Türkiye’de uygulanmaya başlanan Hayat Eve Sığar (HES) uygulaması tanıtım sayfasında, “uçak, tren, otobüs vb. seyahatinize başlamadan önce HES kodunuzu paylaşacaksınız. Paylaşılan HES kodları üzerinden tüm yolcuların COVID-19 riski taşıyıp taşımadığı sorgulanabilecek ve riskli kişilerin seyahati engellenecektir. Böylece sağlık durumunuzu koruyabileceksiniz” ibaresi yer almasına rağmen, toplanan bu verilerin nerede saklandığına, kimlerin erişimine açık olduğuna dair hiçbir bilgilendirmede bulunulmuyor.
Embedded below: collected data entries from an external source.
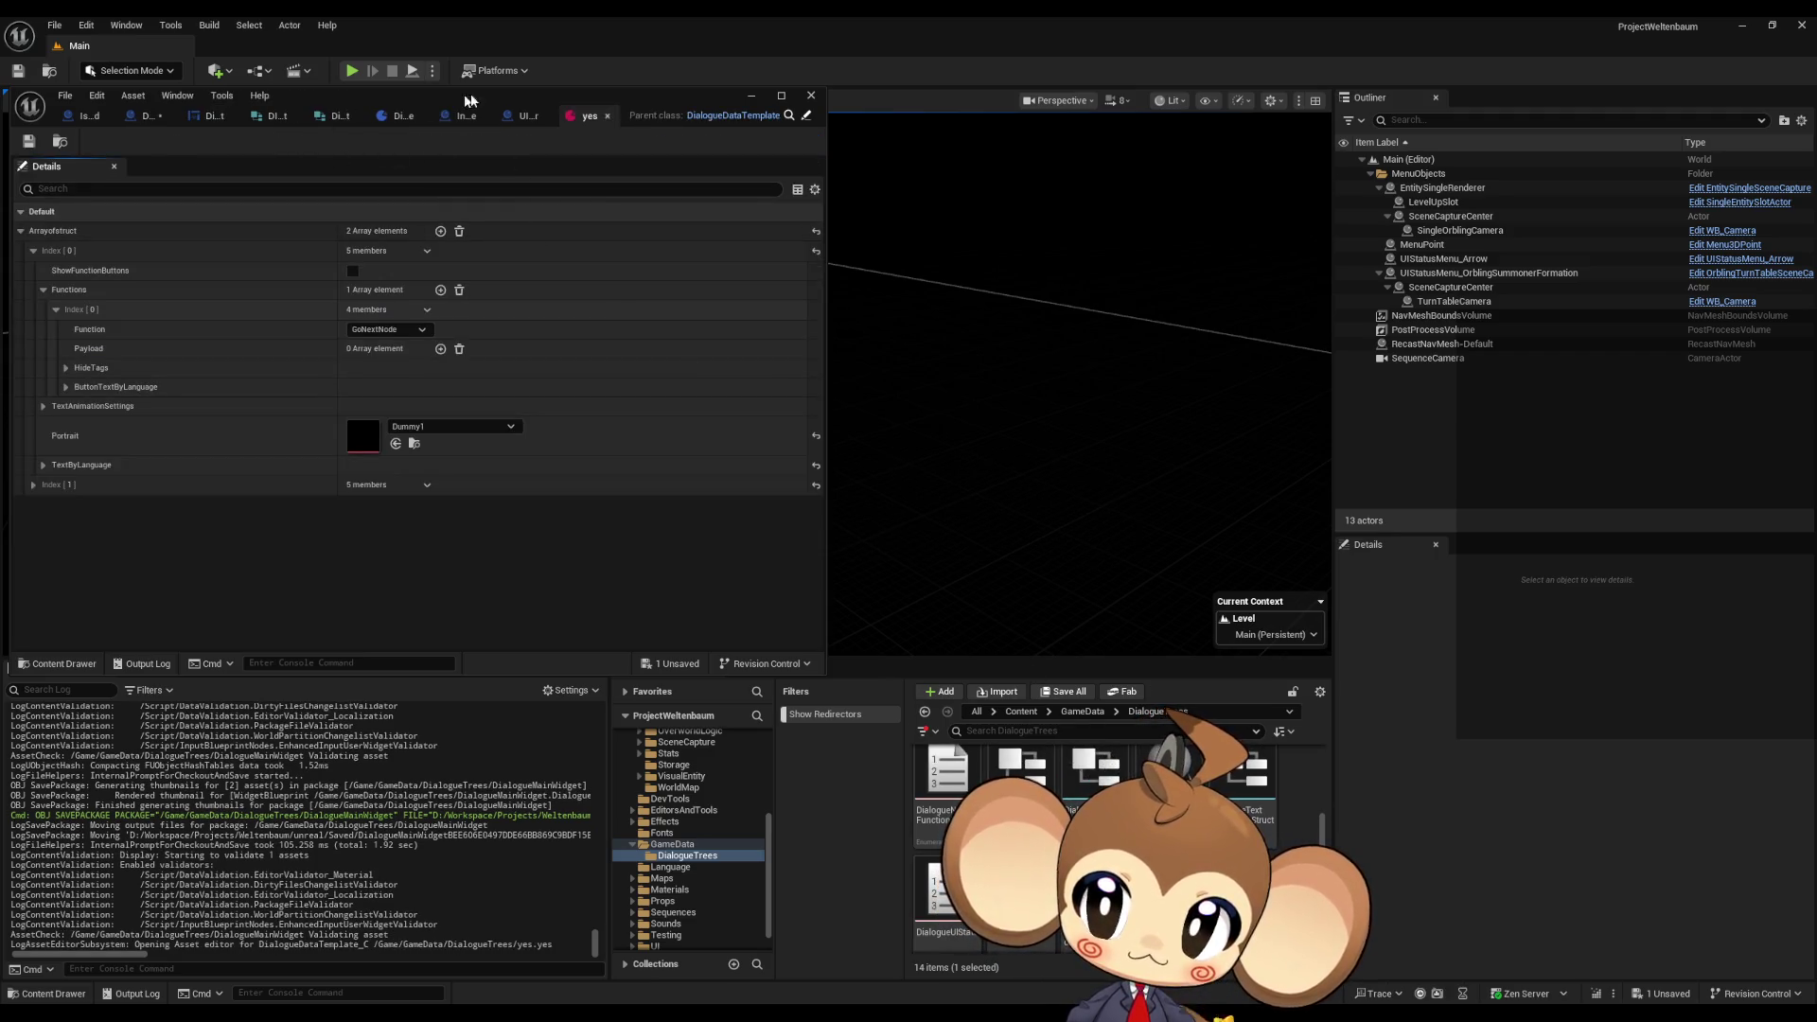
mouse_move(617, 95)
mouse_down()
mouse_move(1125, 211)
mouse_move(923, 152)
mouse_up()
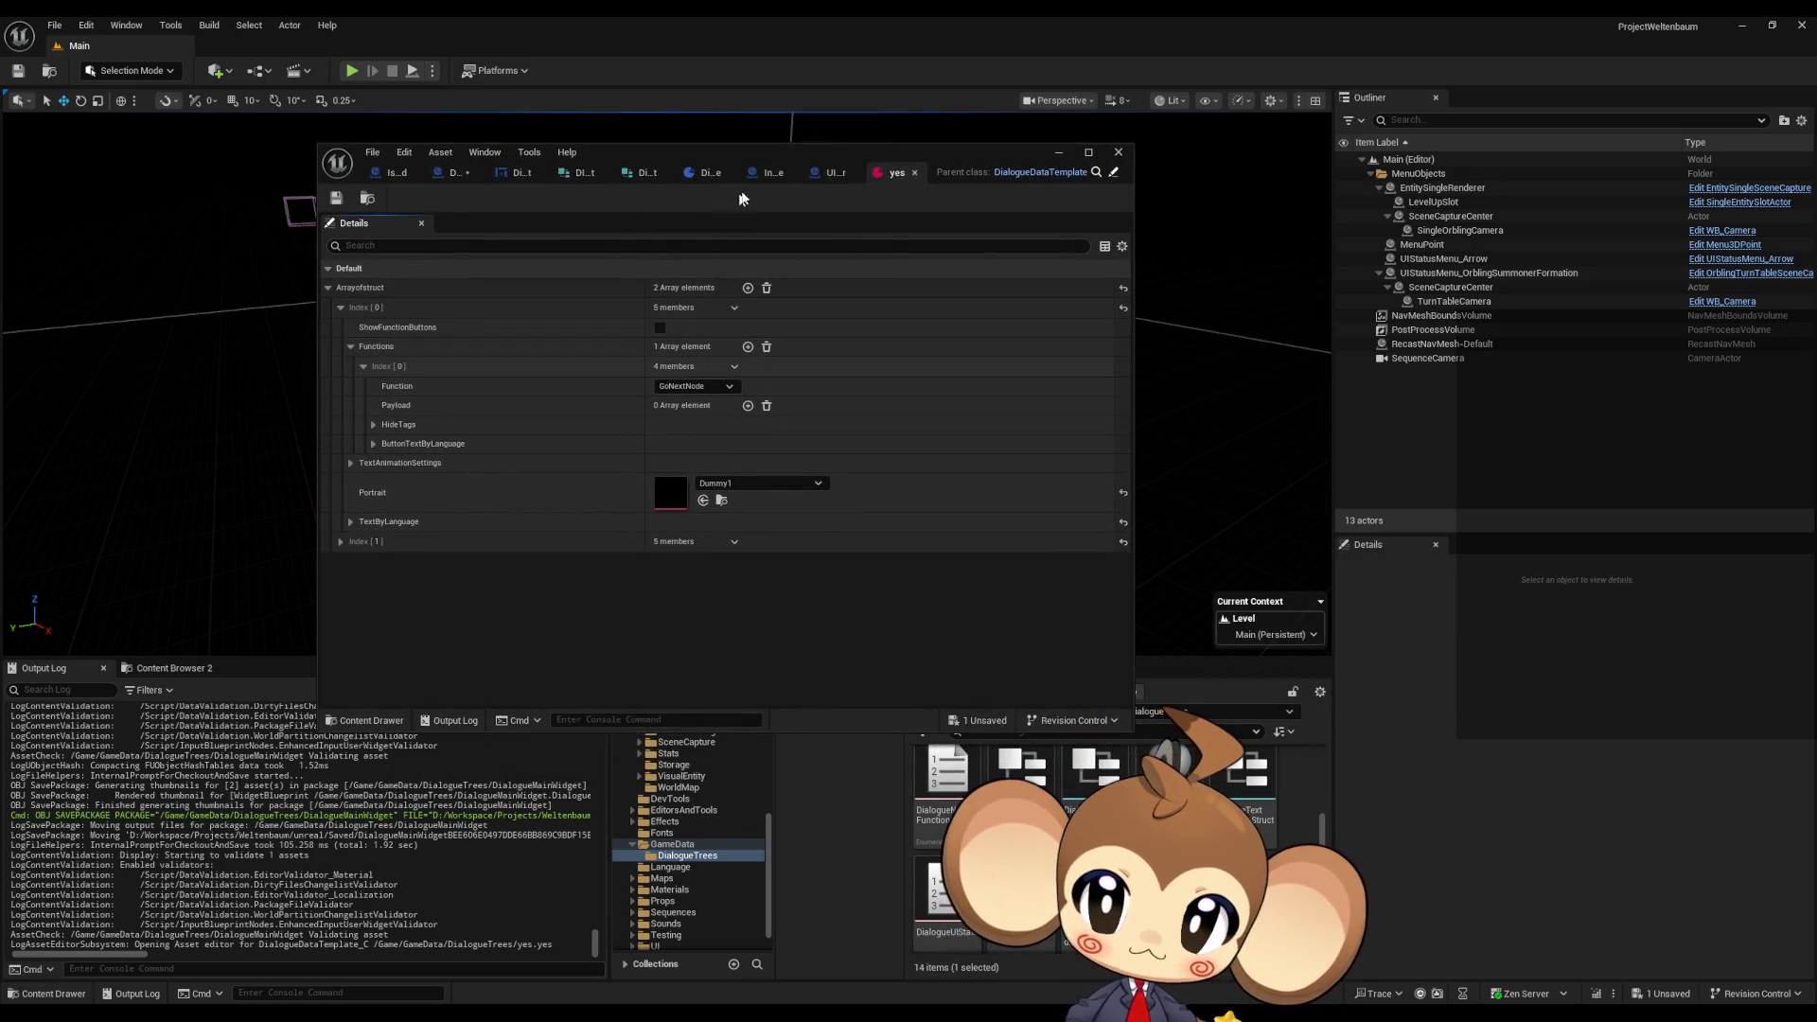
double_click(741, 152)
Bunun yanı sıra TV ekranlarından, okunan her ezan sonrası cami minarelerinden ve sokaktaki polis ve zabıta araçlarından sürekli olarak “sosyal mesafe kuralına uyulması ve maske takılması”na dair anonslar geçilmektedir. Kurala uymayanlar, kabahatler kanununa muhalefetten, kimi zaman da halk sağlığını tehlikeye atmaktan cezalara çarptırılmaktadır. Sokak aralarında polis, zabıta ve bekçiler, sürekli kontrollerle toplumu yoğun baskı ve denetim altına almış durumda. Salgına dair resmi kanallardan kesinliği ve doğruluğu teyide muhtaç bilgiler veriliyor. Resmi kurumlardan farklı veriler sunup yorum ve açıklamada bulunan kişiler ya da kurumlar, iktidar ya da ortakları tarafından hainlikle suçlanıyor. Yargılanmakla, kapatılmakla tehdit ediliyor. Rejim, Covid-19 salgınını kullanarak içeride ve dışarıda yaşanan sıkışmışlığın üstünü kapatmaya çalışıyor. Şurası çok açık ki, Türkiye’de de Büyük Birader’in gözü üstünüzde! Düşünce suçu işlerseniz düşünce polisi sizin de icabınıza bakar havası oluşturulmaya çalışılıyor.
Günümüzde COVID-19 pandemisini siyasal süreçler açısından bir dönüm noktası olarak görmek mümkün. Özellikle faşist liderlerin bu dönemi bir fırsat olarak kullandığını söylemek yanlış olmaz. Hükümetlerin yaygın test yapmak yerine temas belirlenmesi bahanesiyle kişisel takip uygulamalarına öncelik vermesi uzun vadede uygulamayı tercih ettikleri sistemler hakkında bir ipucu veriyor. “Sağlık” ile temel hak ve özgürlükler arasında bir tercih yapmak zorunda kalmak pandemi sürecinin getirdiği “yeni normal” olarak topluma kabul ettirilmek isteniyor. Ancak yaşananların söylendiği kadar normal olmadığı, ütopik romanlara konu olabilecek türde bir baskı, gözetleme ve denetim toplumunun yaratılmaya çalışıldığı ortadadır. Fakat alınan hiçbir tedbir, uygulanan hiçbir yöntem, toplumun büyük çoğunluğu olan işçi ve emekçileri ilânihaye kontrol altında tutmaya, büyük biraderleri sonsuza kadar iktidarda bırakmaya yetmeyecektir. İşçi sınıfı her koşul ve şartta kurtuluşuna giden yolu bulup ilerleyecektir.